All related (18)
Patrick Davis
Group Product Manager, GoogleAugust 16

This is a good one. I think there are two that often get missed and largely it is because they are hard to measure and expensive to move.

  1. Product excellence. How do you measure customer delight in an impactful way? CSAT and NPS have lots of opportunities to be gamed and are frankly easily ignored. Some of the best products I've used focus on finding the right critical user journeys and continuously measure the success rates of those quantitatively and qualitatively
  2. Product health. Cold boot, warm boot, latency for critical actions, crashes, uptime. All of these things contribute to Product excellence but are much more directly measurable and can really sneak up on you
Paresh Vakhariya
Director of Product Management, AtlassianMay 8
  • In terms of KPI's shared between product and engineering, I would say "Effective Resource Utilization" can be missed primarily because it can be hard to track and measure across projects/teams.
  • "Internal team satisfaction" is another one that PM's may not include but this is an extremely important metric that provides a good idea of the health of the team and organization. This should not be missed.
Virgilia Kaur Pruthi (she/her)
Principal PM Manager / Product Leader, Microsoft | Formerly AmazonJanuary 31

Interestingly enough I see two trends in the types of KPIs product teams miss. 

1) Aligning with the larger's organization or business goals - Ensuring that your product roadmap is actually impacting the success metrics (OKRs, KPIs) of the business itself is critical to knowing if you are investing in and prioritizing the right work.

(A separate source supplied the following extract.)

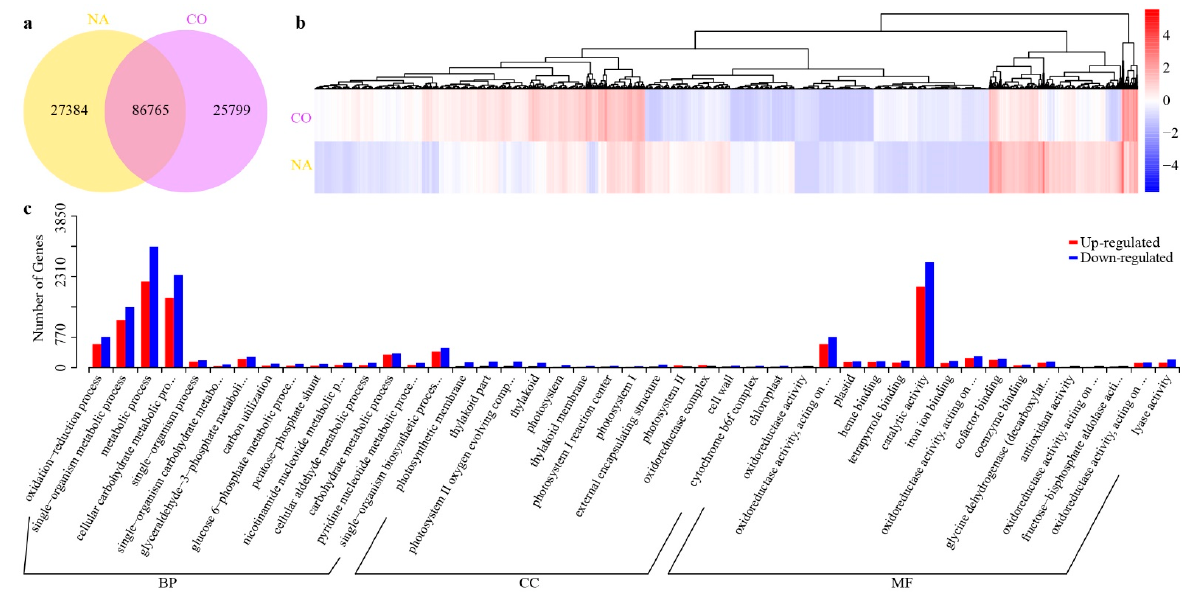
Figure 2. Expression analysis of unigenes. ( a ) Numbers of unigenes expressed in CO (Control) and NA (NaCl stress) conditions. ( b ) Diagram of the 10,452 differentially expressed unigenes (DEGs), the blue to red colors represents low to high relative expression levels. ( c ) GO enrichment of the up-regulated (red columns) and the down-regulated (blue columns) DEGs. BP, biological precesses; CC, cellular components; MF, molecular functions.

2) Capturing "technical or engineering" metrics - Any work that your team spends time on should be impacting some metric. Even metrics that are technical (the most common one being latency) should be captured, reported on, and measured over time. 

Jacqueline Porter
Director, Product, GitLabJuly 12

Many product organizations focus on delivery, Net Promoter Score, and user counts. One metric that I think is important to always consider is your availability and consistency of user experience in the performance of the application (latency). Using Error Budgets and thinking about uptime critically as a Product Manager helps put into tangible terms the cost to the user when your offering does not meet a performance or uptime standard. If you are offering mission-critical software, it is essential to be responsive and reliable. Lack of responsiveness and reliability can erode your base over time. 

Becky Trevino
Executive Vice President Product, Snow Software | Formerly Rackspace, DellOctober 25

Oftentimes, I find that Product Management teams are focused on getting the product to market that they forget that their #1 job is building a business. As a business leader, you can't be simply focused on the "speeds & feeds" or what next feature needs to be on the roadmap. You really have to understand the product's core value proposition: why would a customer choose your product over the existing way the problem is being solved today? And from here, how do you plan to monetize and scale the solution?

Several PMs, like me, have engineering backgrounds. This is great because engineers are deep thinkers but the downside is our problem-solving nature can force us to forget the commercial side of our job. We're here to build products that generate revenue, retain cusotmers, and drive profitability. If we can't tie back to those things, we're missing a big part of the job.